Both parties continue.
However, historians of US political history argue about whether it still continues, or whether it has ended and a Sixth Party System has emerged. Part of the problem is that the transition has been very gradual, and not as fast as the previous transitions have been, with the previously-dominant party losing big in the House twice in a row.
There has been a major realignment over the last half century. Southern Democrats have moved to the Republican Party, while Northern states have become more and more Democratic. This realignment started back when the Democratic Party started to support the black civil-rights movement, and it has continued ever since, with such events as the recent resignation of Maine Republican Senator Olympia Snowe.

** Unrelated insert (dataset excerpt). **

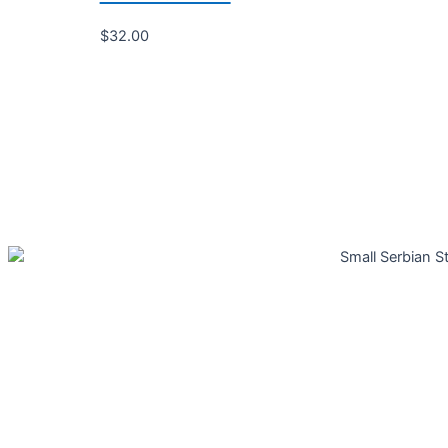
$
32.00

As the Republican Party goes farther in changing from the party of Abraham Lincoln to the party of Jefferson Davis, it misses an opportunity to get additional voters: Hispanics. The Republicans could appeal to them with social conservativism and anti-welfarism, but instead it prefers to associate itself with those who suspect Hispanics of mostly being illegal immigrants if not common criminals. This increases the risk that the Republicans could go the way of the Federalists or the Whigs: gradually dwindling into irrelevance.
It's interesting to try to fit the party systems into the Schlesingers' history cycles. A new party system starts at the start of each of their liberal periods or shortly before, and continues for one of their liberal-conservative cycles. However, the fifth one has continued into a second liberal-conservative cycle, gradually turning into a possible sixth one.
So I think that the United States is due for another political upheaval.